(Saved entries)
···
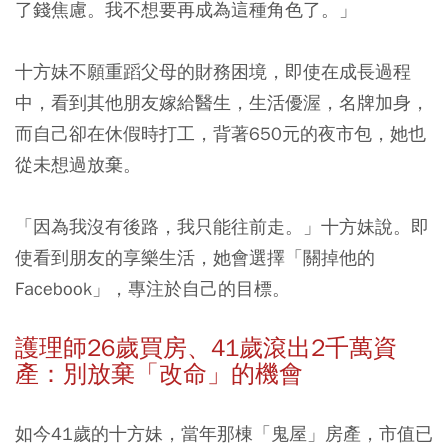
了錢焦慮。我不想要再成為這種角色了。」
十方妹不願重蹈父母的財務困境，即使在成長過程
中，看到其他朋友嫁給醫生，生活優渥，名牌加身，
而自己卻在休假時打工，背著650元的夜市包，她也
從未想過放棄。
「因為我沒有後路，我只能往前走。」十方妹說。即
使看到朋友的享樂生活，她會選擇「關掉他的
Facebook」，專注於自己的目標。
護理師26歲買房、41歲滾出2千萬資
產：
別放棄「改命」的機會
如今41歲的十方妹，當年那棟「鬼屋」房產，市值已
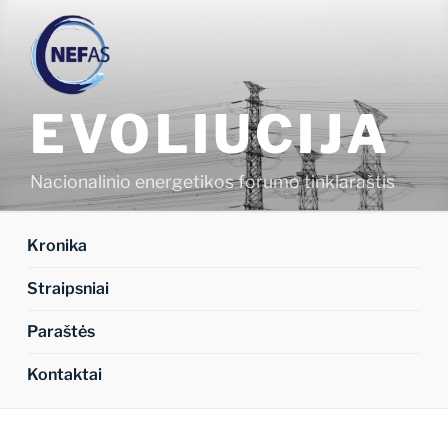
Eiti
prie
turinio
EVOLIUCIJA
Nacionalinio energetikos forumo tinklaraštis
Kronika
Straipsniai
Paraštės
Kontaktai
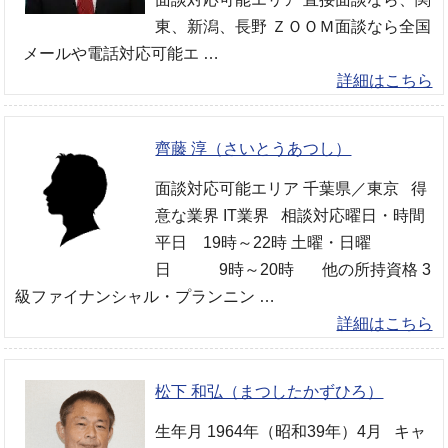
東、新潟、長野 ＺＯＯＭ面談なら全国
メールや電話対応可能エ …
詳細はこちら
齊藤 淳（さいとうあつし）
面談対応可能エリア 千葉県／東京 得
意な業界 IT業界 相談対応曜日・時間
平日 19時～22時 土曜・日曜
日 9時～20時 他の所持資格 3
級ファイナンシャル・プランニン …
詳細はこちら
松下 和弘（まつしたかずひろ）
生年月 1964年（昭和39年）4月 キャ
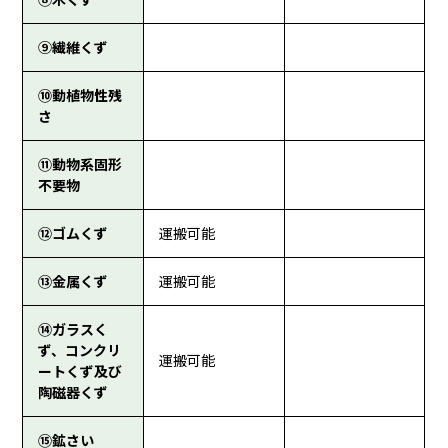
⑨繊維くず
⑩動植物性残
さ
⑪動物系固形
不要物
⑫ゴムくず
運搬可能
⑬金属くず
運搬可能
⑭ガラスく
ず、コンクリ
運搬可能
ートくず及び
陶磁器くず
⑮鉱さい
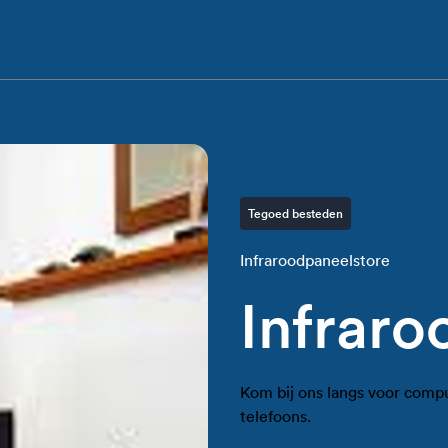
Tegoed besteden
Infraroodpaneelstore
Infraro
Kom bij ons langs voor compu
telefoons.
···
▸ TASK
Any pictures should be dropped; transcribe the rest of the records above exactly.

▸ SOLUTION TO THIS TASK
了錢焦慮。我不想要再成為這種角色了。」
十方妹不願重蹈父母的財務困境，即使在成長過程
中，看到其他朋友嫁給醫生，生活優渥，名牌加身，
而自己卻在休假時打工，背著650元的夜市包，她也
從未想過放棄。
「因為我沒有後路，我只能往前走。」十方妹說。即
使看到朋友的享樂生活，她會選擇「關掉他的
Facebook」，專注於自己的目標。
護理師26歲買房、41歲滾出2千萬資
產：
別放棄「改命」的機會
如今41歲的十方妹，當年那棟「鬼屋」房產，市值已
Eiti
prie
turinio
EVOLIUCIJA
Nacionalinio energetikos forumo tinklaraštis
Kronika
Straipsniai
Paraštės
Kontaktai
東、新潟、長野 ＺＯＯＭ面談なら全国
メールや電話対応可能エ …
詳細はこちら
齊藤 淳（さいとうあつし）
面談対応可能エリア 千葉県／東京 得
意な業界 IT業界 相談対応曜日・時間
平日 19時～22時 土曜・日曜
日 9時～20時 他の所持資格 3
級ファイナンシャル・プランニン …
詳細はこちら
松下 和弘（まつしたかずひろ）
生年月 1964年（昭和39年）4月 キャ
⑨繊維くず
⑩動植物性残
さ
⑪動物系固形
不要物
⑫ゴムくず
運搬可能
⑬金属くず
運搬可能
⑭ガラスく
ず、コンクリ
運搬可能
ートくず及び
陶磁器くず
⑮鉱さい
Tegoed besteden
Infraroodpaneelstore
Infraro
Kom bij ons langs voor compu
telefoons.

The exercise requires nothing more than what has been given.